Google Adds ‘Structured Signals’ to Model Training
An effort to bring structure and meaning to huge volumes of varied data is being used to improve training of neural networks.
The technique, dubbed Neural Structured Learning (NSL) attempts to leverage what developers call “structured signals.” In model training, those signals represent the connections or similarities among labeled and unlabeled data samples. The ability to capture those signals during neural network training is said to boost model accuracy, especially when labeled data is lacking.
NSL developers at Google (NASDAQ: GOOGL) reported this week their framework can be used to build more accurate models for machine vision, language translation and predictive analytics.
Structuring signals used in NSL can be in the form of explicit graphs or implicit in the guise of adversarial machine learning. That technique is used to train neural networks to spot intentionally deceptive data or behaviors. The latter technique, also known as adversarial perturbation, is known to strengthen models against malware designed to mislead model predictions.
Along with adversarial learning, NSL developers said their approach also used neural graph learning. The framework running on TensorFlow includes APIs and other tools intended to train models with structured signals.

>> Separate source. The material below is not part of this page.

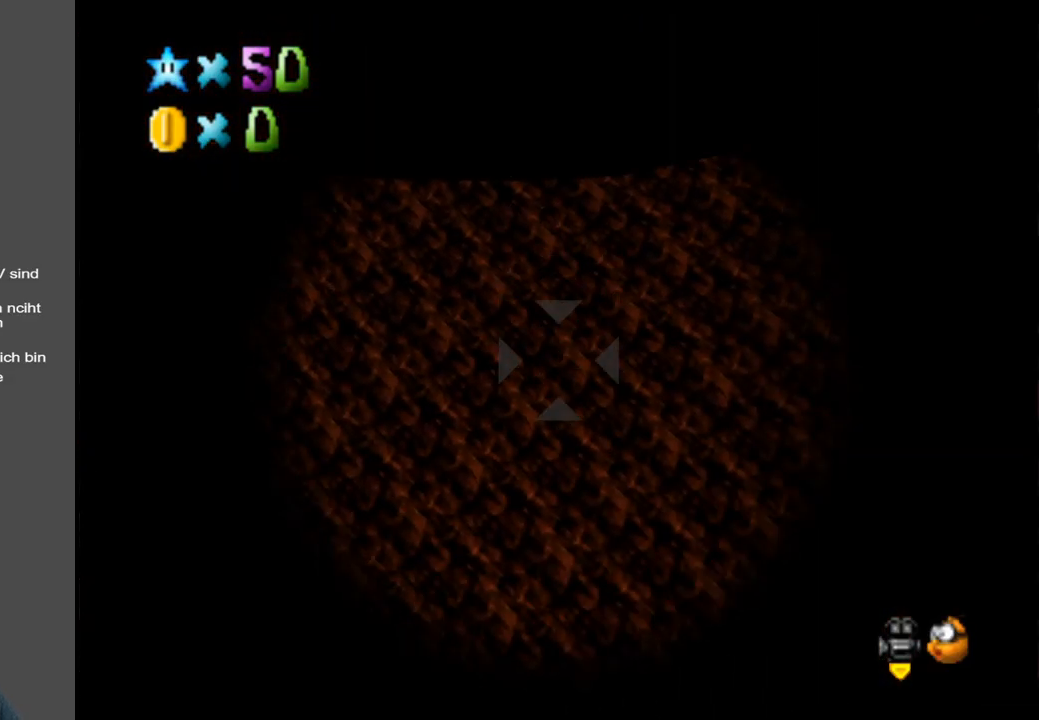
{"buttons": [], "left_stick": "up-right", "right_stick": "center", "events": [[83, "left_stick", "center"], [167, "left_stick", "right"], [500, "left_stick", "up-right"]]}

The toolkit includes Keras APIs that enable explicit and implicit training along with TensorFlow functions and tools used to build graphs for training.
Since structured signals are incorporated only during training, the basic inference workflow remains unchanged.
NSL has been widely used at Google for improving model performance, including a technique called learning image semantic embedding. That approach involves using graphs to parse granular semantic labels applied to data.
The graphs used in NSL to train neural networks come in various forms, ranging from knowledge graphs to genomic data and medical records. “NSL allows TensorFlow users to easily incorporate various structured signals for training neural networks, and works for different learning scenarios: supervised, semi-supervised and unsupervised (representation) settings,” Google researchers noted in a blog post.
In some cases, the developers noted, no explicit structure such as graphs will be available for model training. In that case, NSL tools would allow developers to construct graphs from unstructured data. The frameworks also include APIs to “induce” adversarial examples in the form of implicit structured signals.
Intentionally confusing the model during training is said to build up callouses that make the model more resistance to malware. The developers also assert this implicit form of model training using adversarial training can improve model accuracy when malicious but subtle perturbations are introduced.